> **SOURCE**:

Swim Team is out on the 31st May via Father/Daughter Records and you can pre-order it now.

Emma Frank – I Thought

There’s no one genre tag that will adequately describe the music of Emma Frank. With the pursuit of a number of styles, often within the same song, the New York artist has created a uniquely shifting sound that is never satisfied with remaining in any one place. Be it folk, pop, jazz or R&B, Frank dips into any number of stylistic influences, though the sound is tied together by the honeyed warmth of her vocals.

Having signed with Justin Time Records/Nettwerk, Frank has recently released a brand new single, ‘I Thought.’ The track confronts the impulsive and drastic, the people who change their lives on the whim of tenuous crushes, burning bridges with all that came before in the blinkered blur of the moment. Frank considers herself a member of this group, but the track is a reminder of the value of a slower kind of living—the meaning of things cultivated over time, weathering fleeting fancies to achieve a more substantial weight.

Don’t throw the baby out with the bathwater
Don’t burn the bridge that you’re walking over
But I lay the first brick down in the wall between us
I kept the first secret
I kept the first secret
There’s never a limit to how much we change
And I thought we’d finished
I thought I was to blame

Check out a video from the visual artist Ayo Tsalithaba below:

Keep an eye on the Emma Frank website for news of more releases.

Operators – Faithless

Montreal-based project Operators sees Dan Boeckner (Wolf Parade, Handsome Furs), Devojka and Sam Brown (Divine Fits, New Bomb Turks) combine their talents to form an urgently electronic sound. The project feels like the sonic progression of Handsome Furs, synths and beats weaving a pressing sound somewhere between Cold War and sci-fi, Boeckner’s familiar vocal style only adding to the insistent motion.

Ahead of new record Radiant Dawn, Operators have released the single ‘Faithless’. With its rigid beat and cold synths, the song opens as a kind of brutalist pop song, though eventually takes on a variety of other elements so as to form an almost transcendental crescendo.

Radiant Dawn is out on the 17th May via Last Gang Records.

[Extracted records]
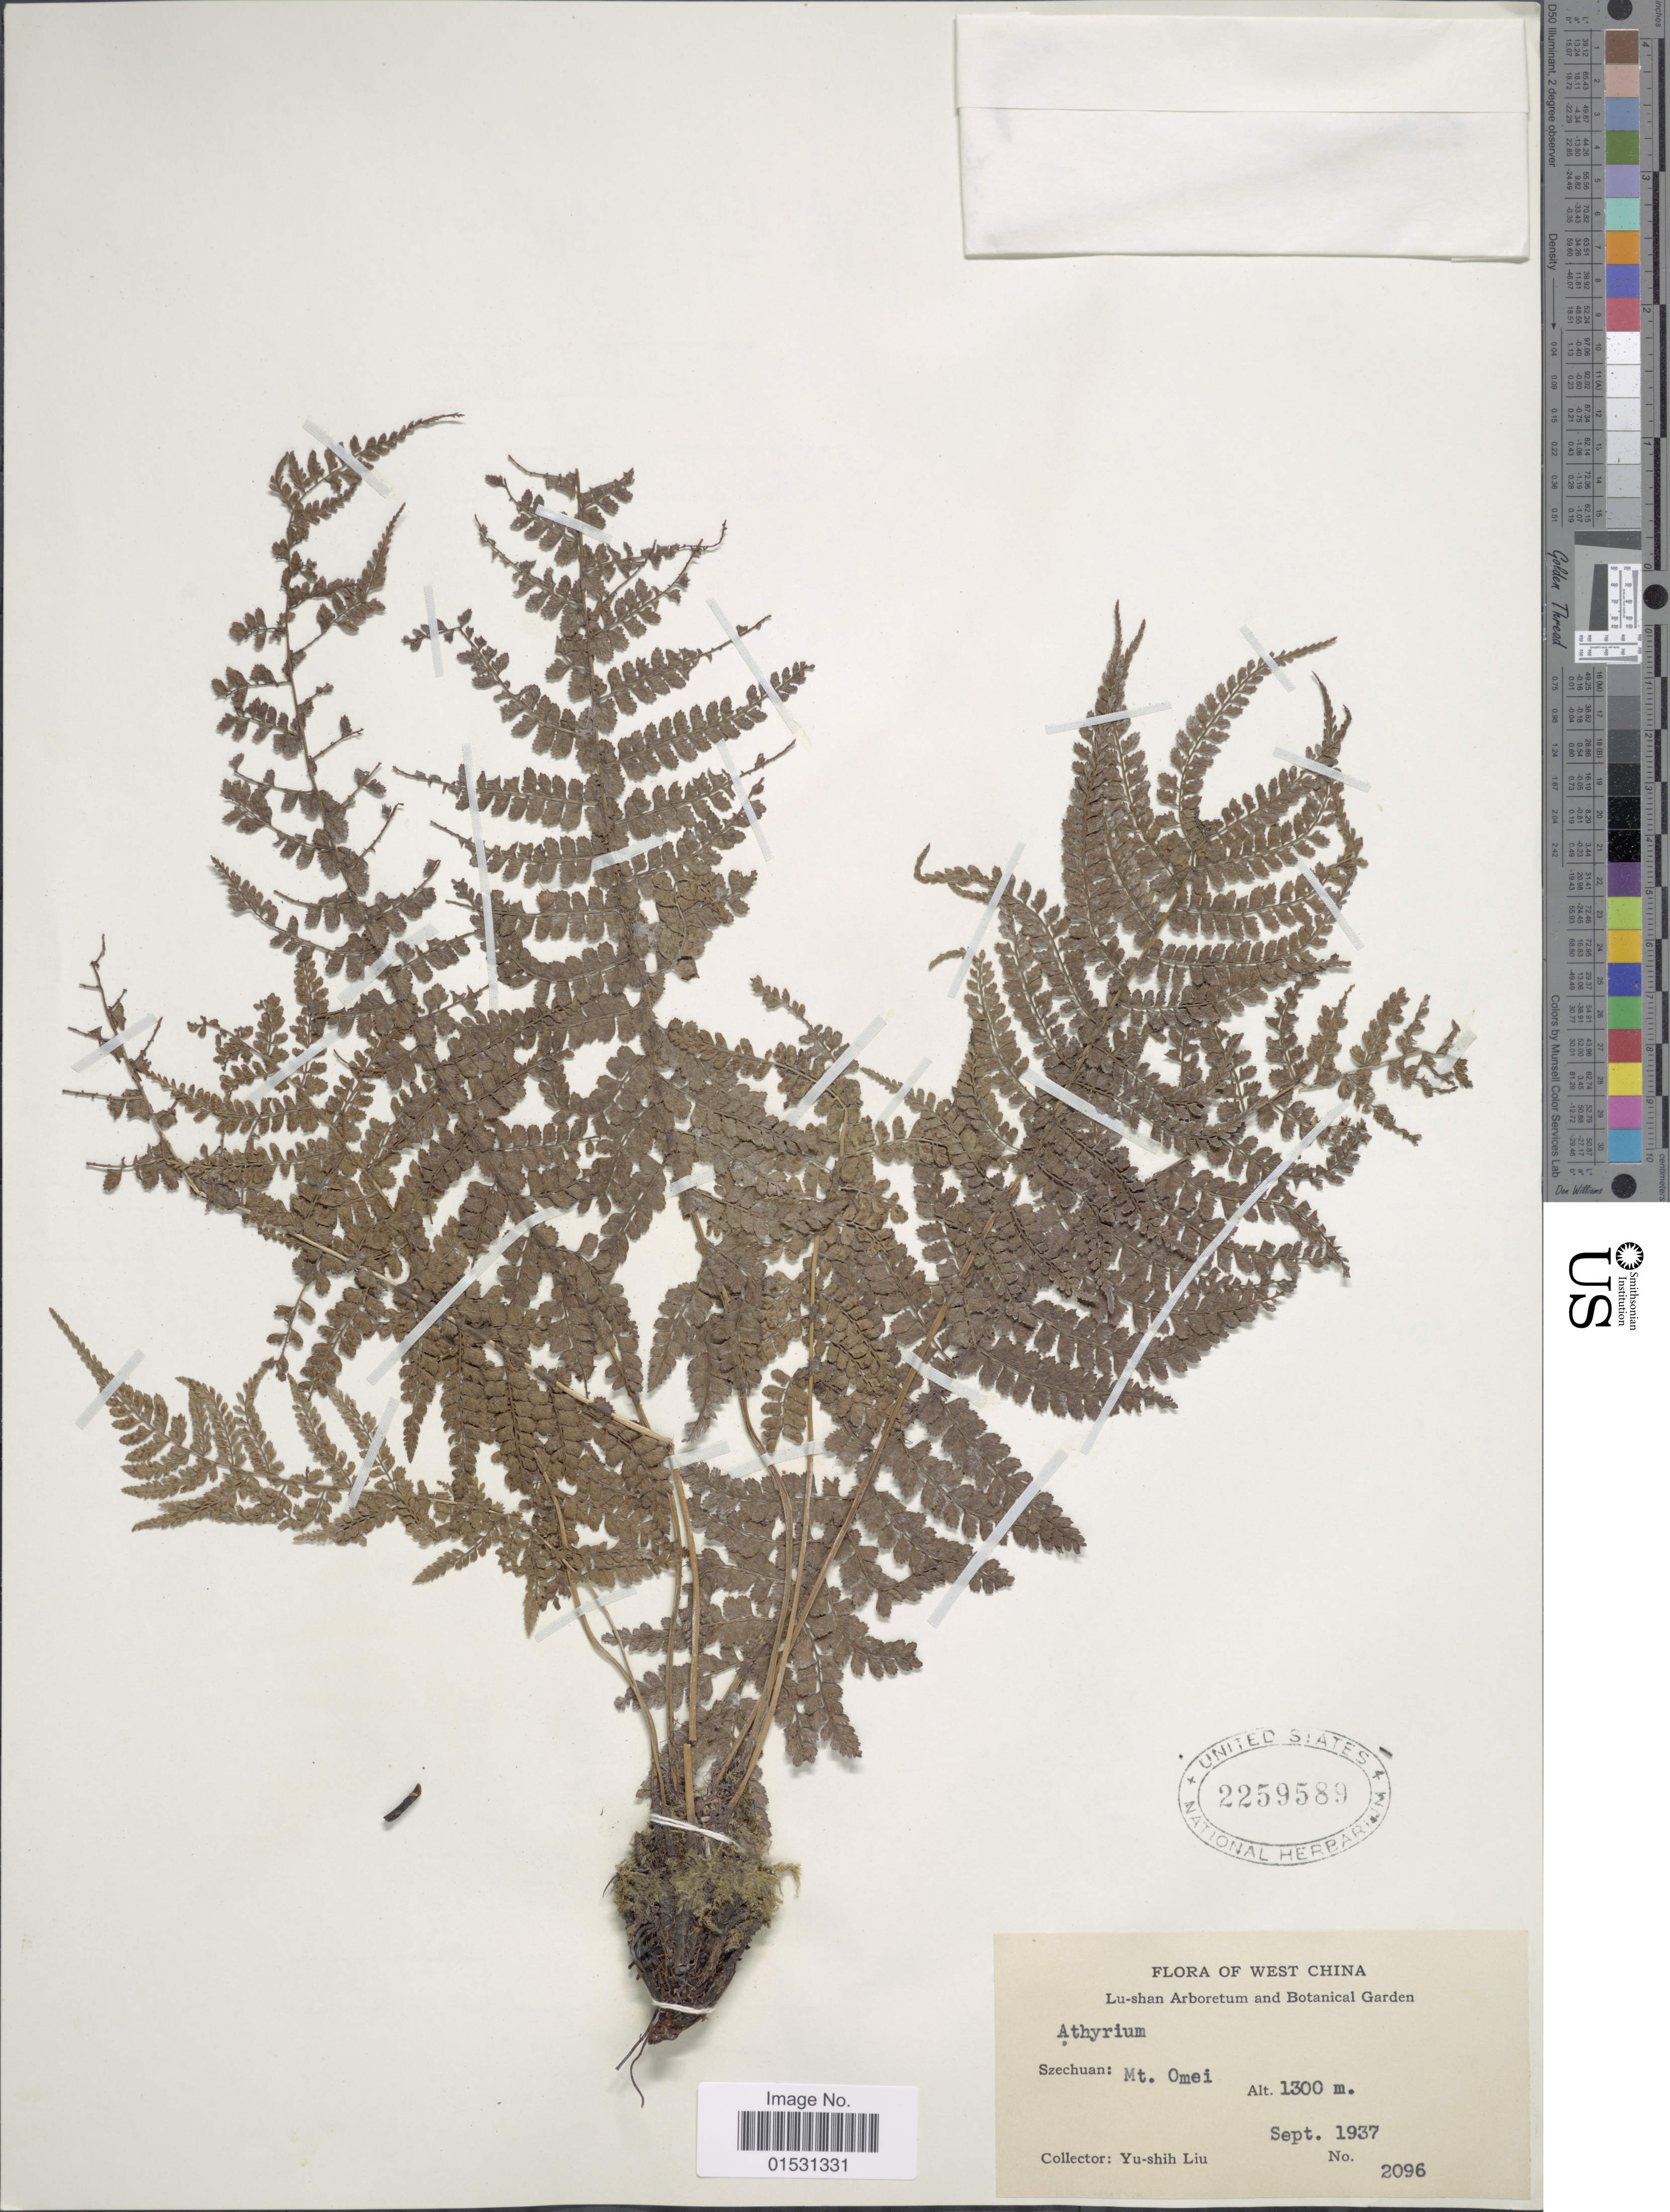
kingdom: Plantae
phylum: Tracheophyta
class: Polypodiopsida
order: Polypodiales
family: Athyriaceae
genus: Athyrium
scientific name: Athyrium sp.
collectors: Y.-S. Liu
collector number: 2096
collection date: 1937-09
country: China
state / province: Sichuan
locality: West China. Szechuan: Mt. Omei.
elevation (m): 1300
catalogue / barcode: US 2259589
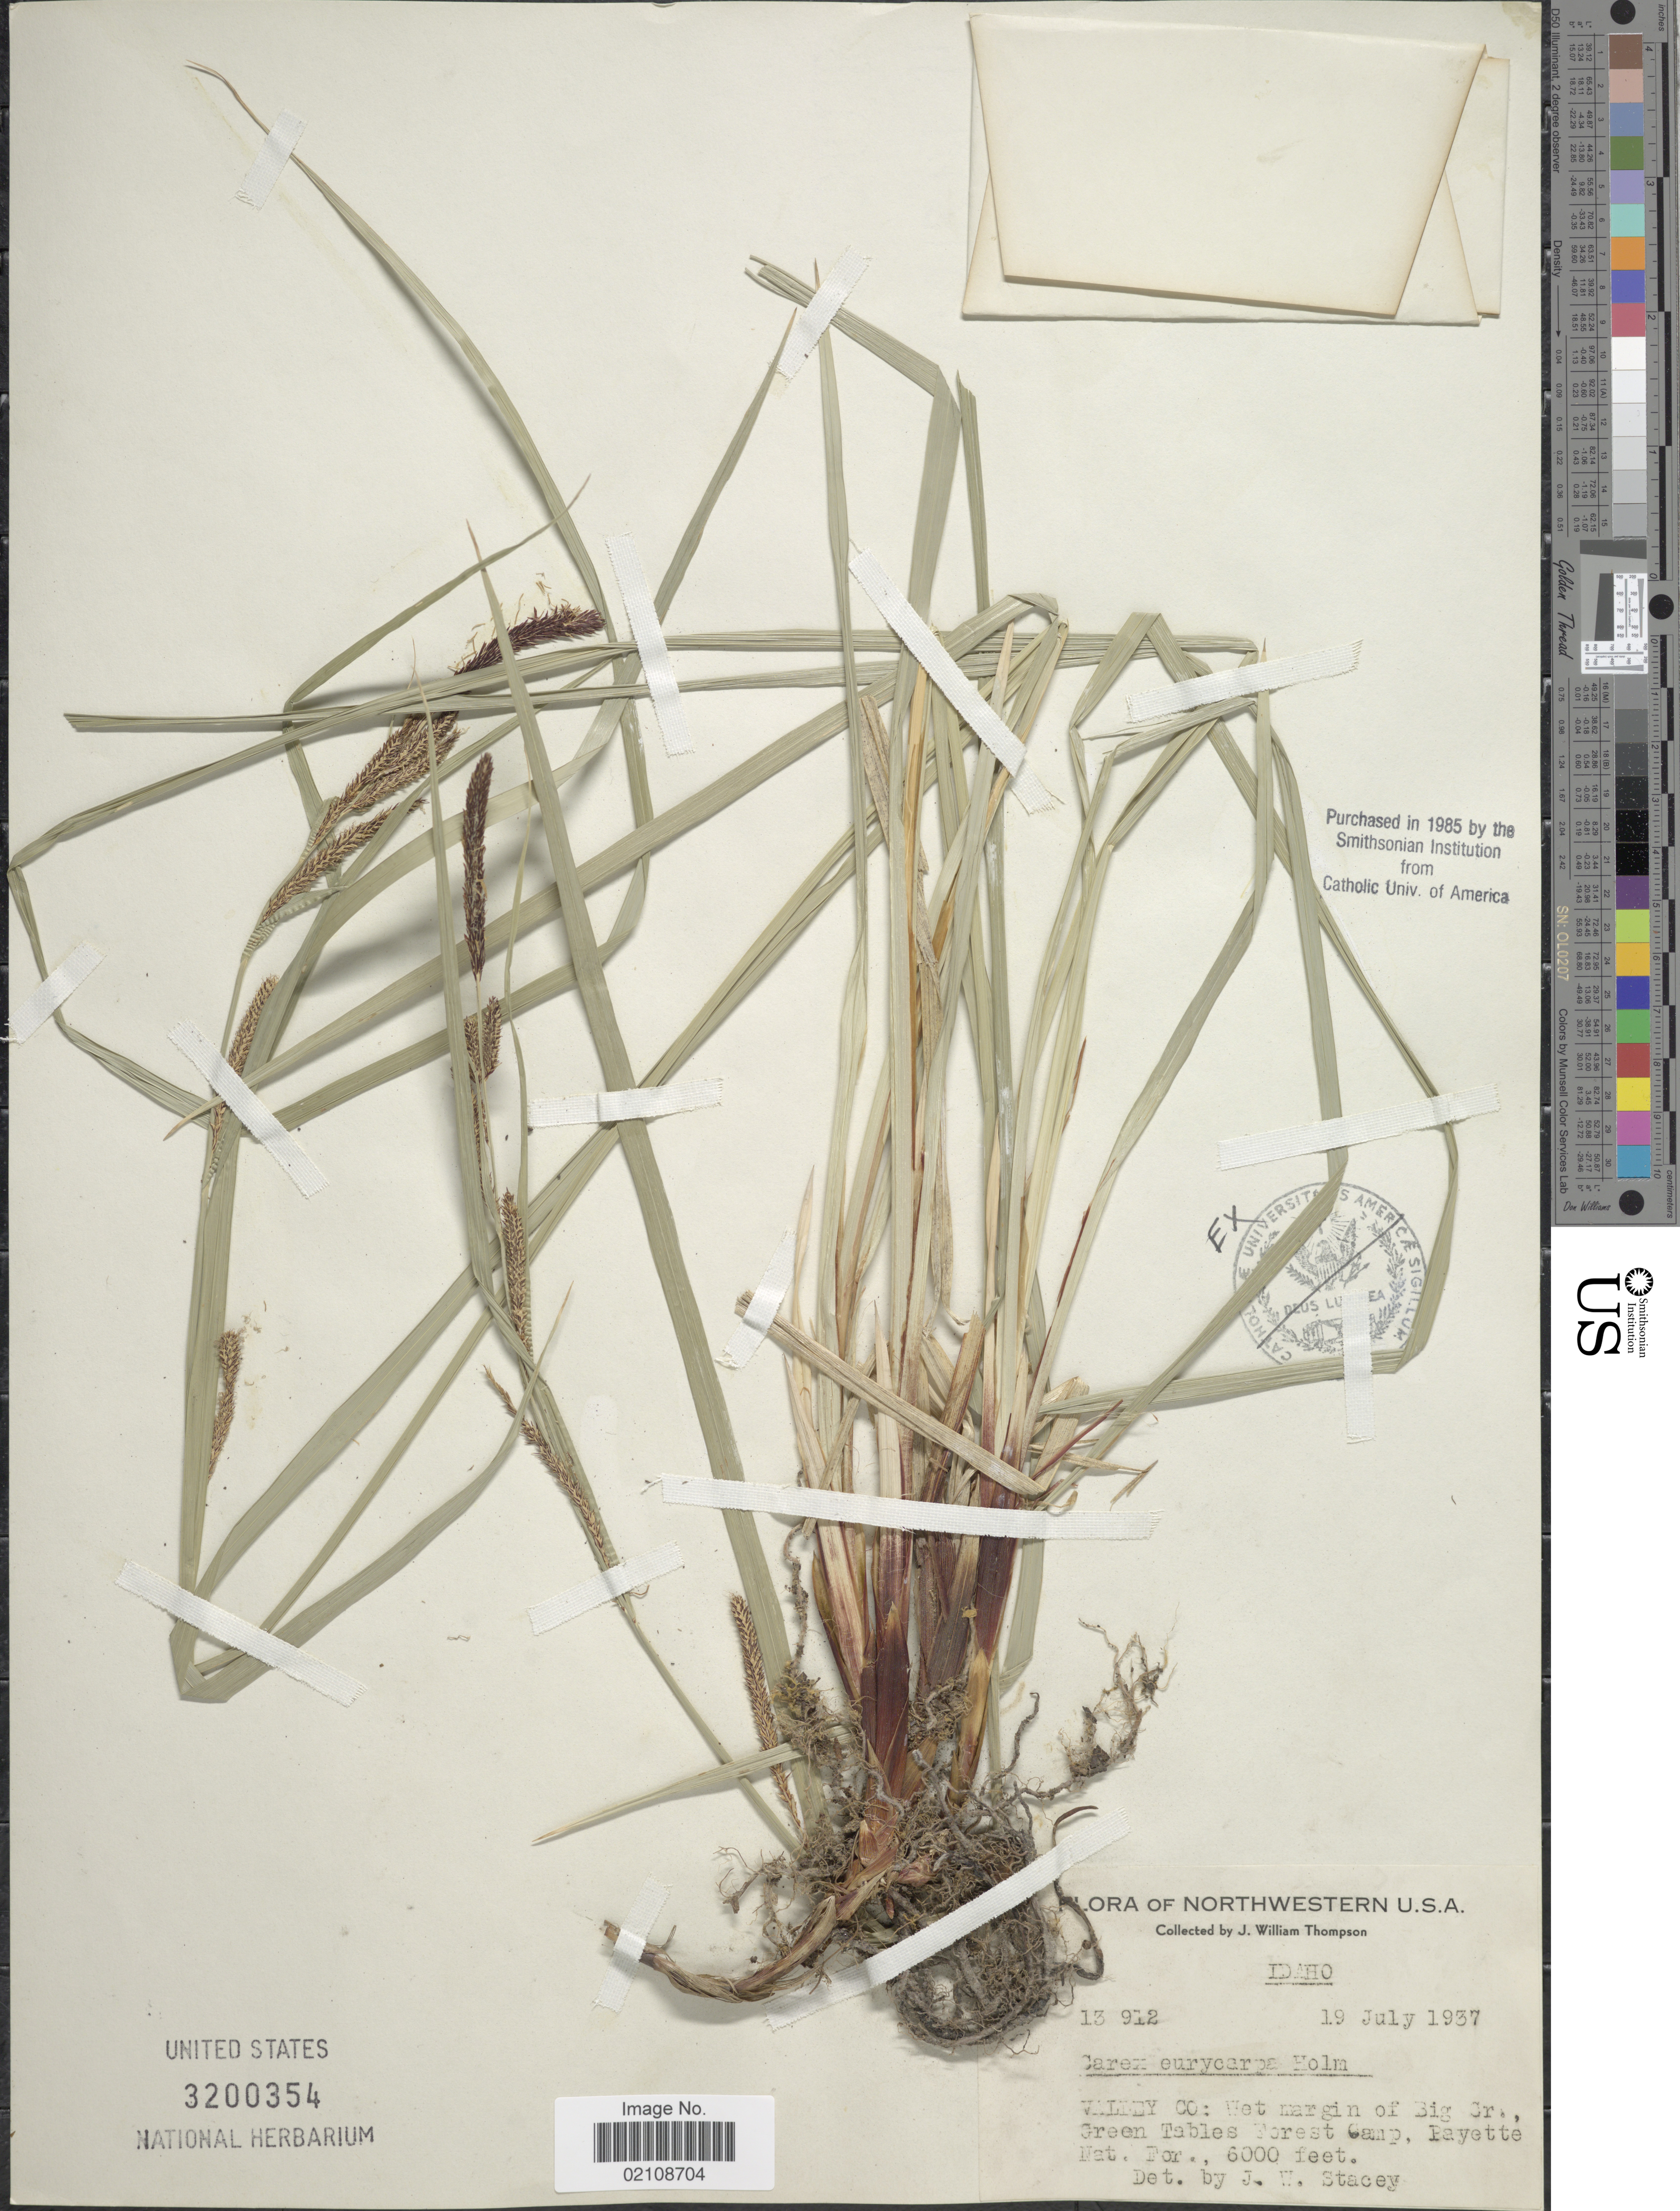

> **THINGS TO DO**:
#1 Quote the music roundup from "Having signed with" to "more substantial weight.", inclusive.
#2 Convert the entries from the line holding "state / province: Sichuan" through the last entry, inclusive, into a JSON list of strings with one string per line. Skip blank lines and leave out the pictures.
The music roundup and the entries have no connection to each other.

> **SOLUTION LIST**:
#1
Having signed with Justin Time Records/Nettwerk, Frank has recently released a brand new single, ‘I Thought.’ The track confronts the impulsive and drastic, the people who change their lives on the whim of tenuous crushes, burning bridges with all that came before in the blinkered blur of the moment. Frank considers herself a member of this group, but the track is a reminder of the value of a slower kind of living—the meaning of things cultivated over time, weathering fleeting fancies to achieve a more substantial weight.

#2
[
  "state / province: Sichuan",
  "locality: West China. Szechuan: Mt. Omei.",
  "elevation (m): 1300",
  "catalogue / barcode: US 2259589"
]